**Your assignment**
Write out the whole listing below word for word, but leave out the images.

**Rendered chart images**
::::::

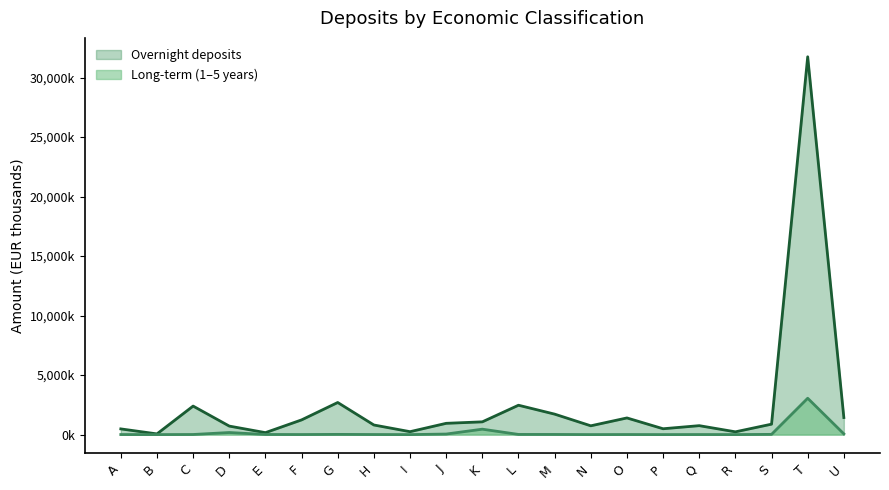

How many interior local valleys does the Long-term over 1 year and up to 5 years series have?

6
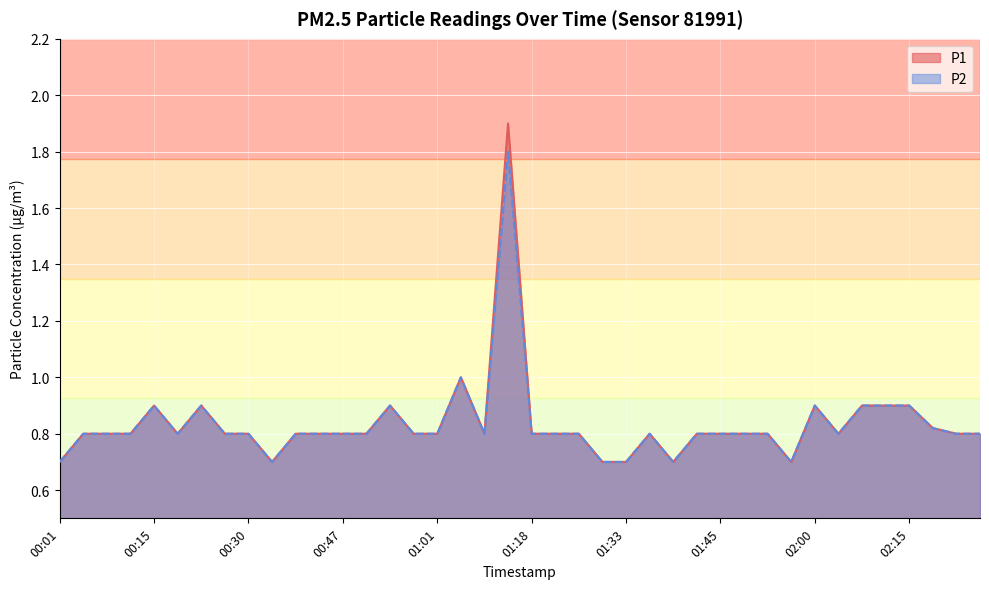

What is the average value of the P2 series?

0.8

::::::

**Your response**
How many interior local valleys does the Long-term over 1 year and up to 5 years series have?

6

What is the average value of the P2 series?

0.8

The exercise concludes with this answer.